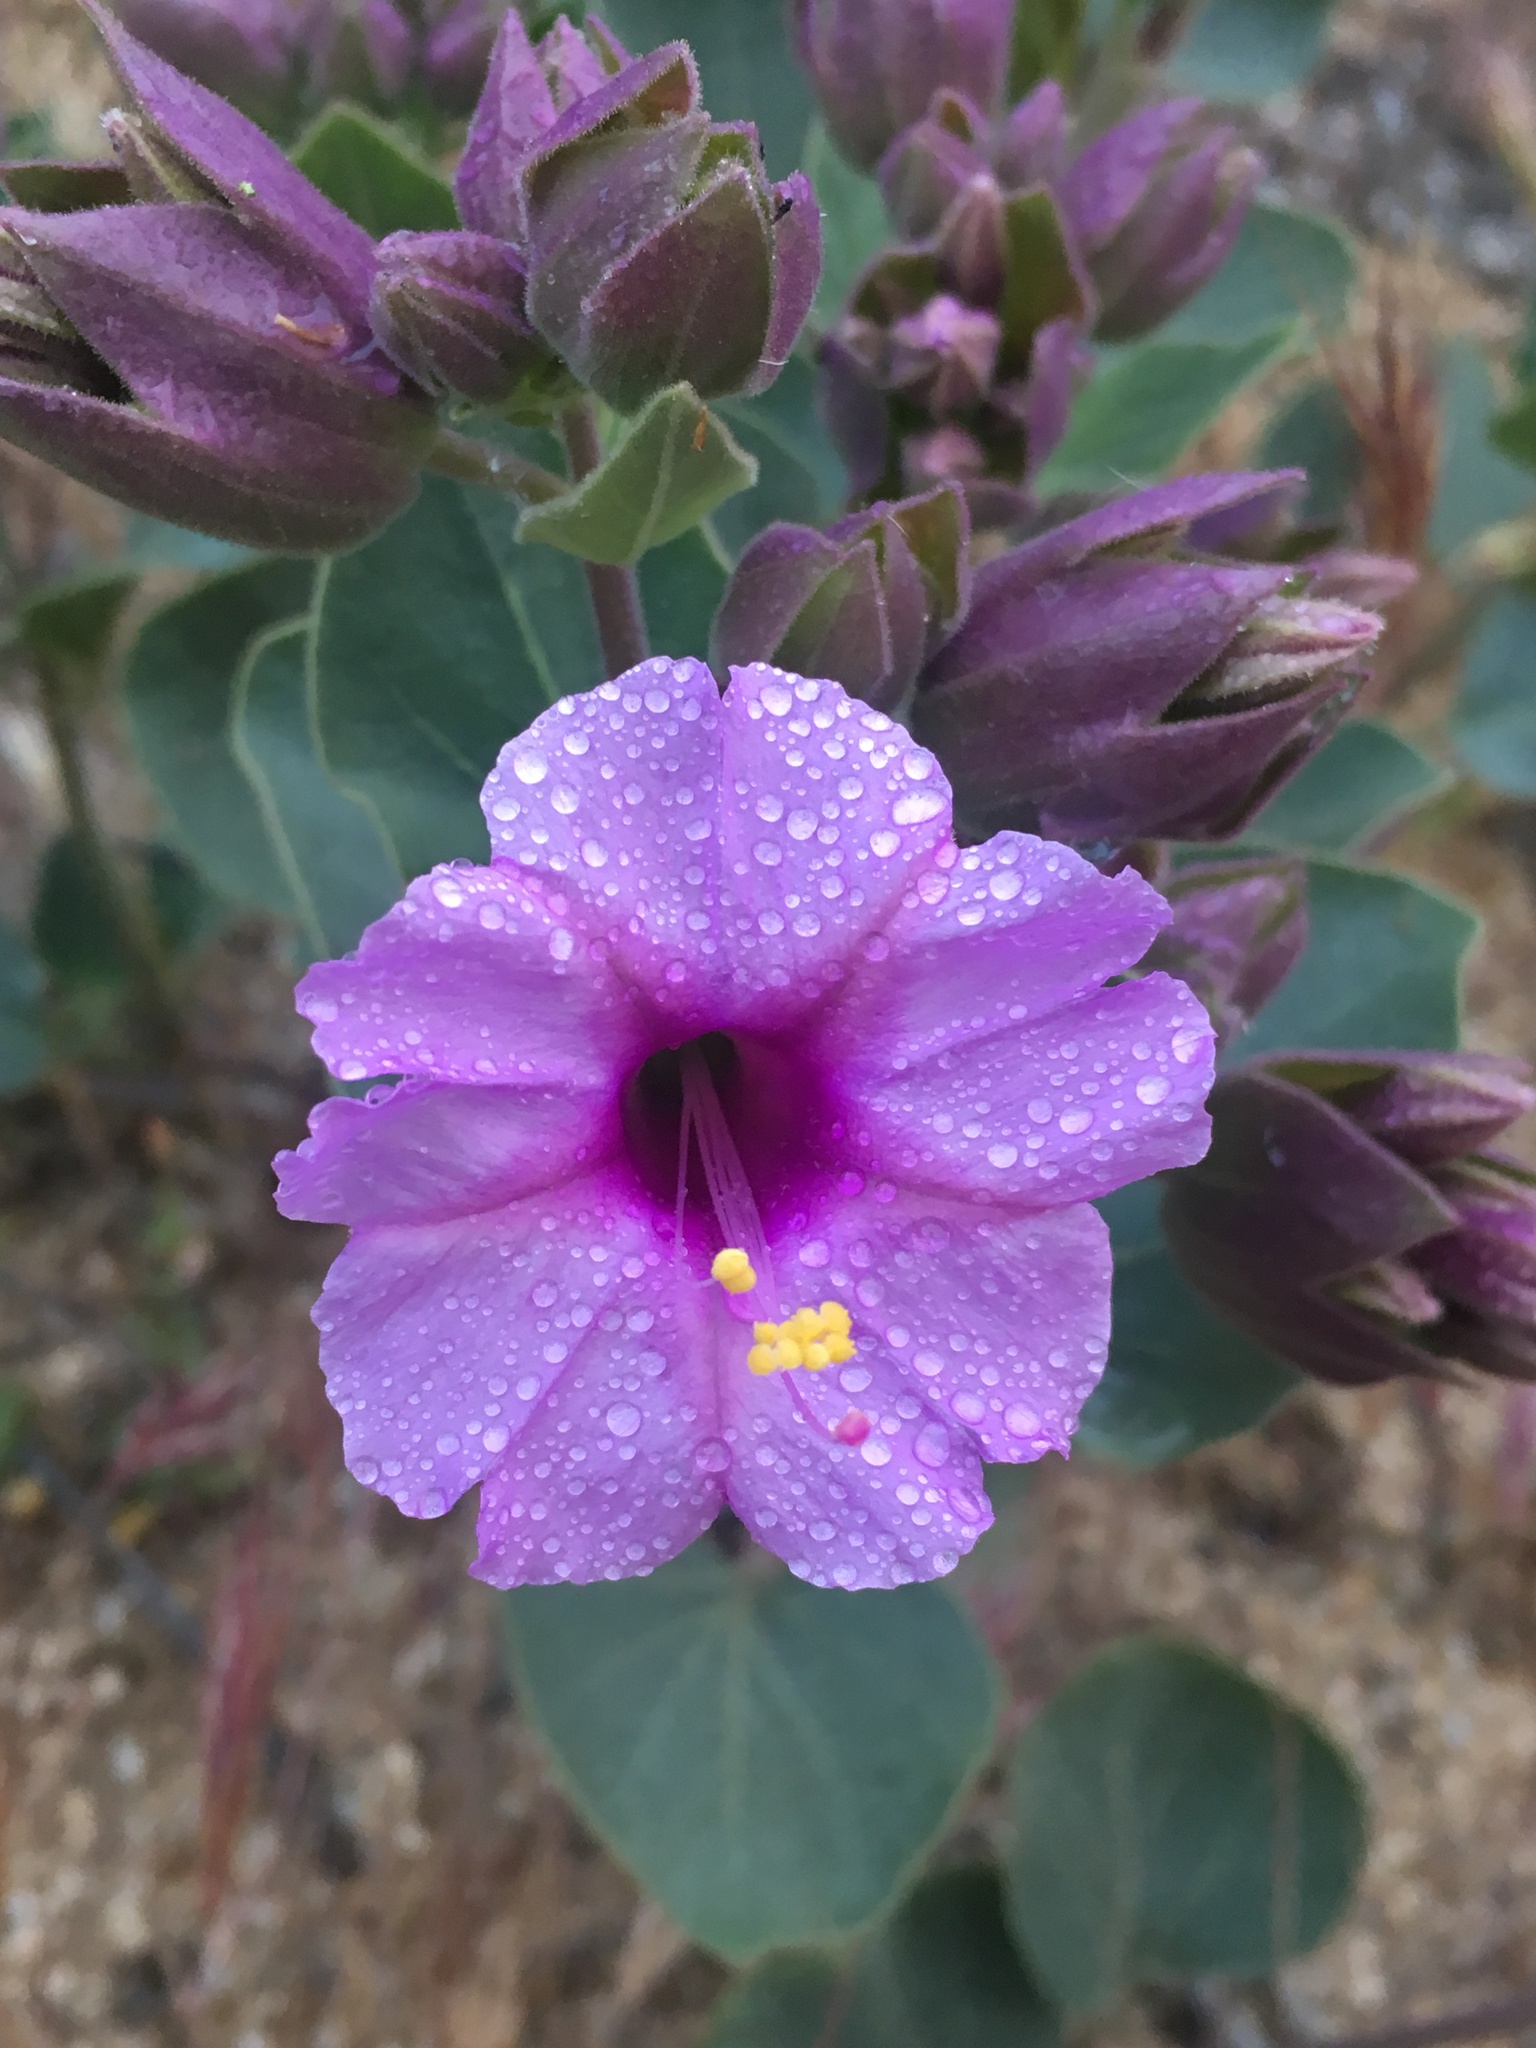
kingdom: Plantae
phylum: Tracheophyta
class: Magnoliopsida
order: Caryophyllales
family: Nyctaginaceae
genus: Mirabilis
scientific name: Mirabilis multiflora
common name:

**Aim of the task:** Copy every line of text from each row above, keeping it unchanged. Leave out the pictures.

**Task output:**
kingdom: Plantae
phylum: Tracheophyta
class: Magnoliopsida
order: Caryophyllales
family: Nyctaginaceae
genus: Mirabilis
scientific name: Mirabilis multiflora
common name:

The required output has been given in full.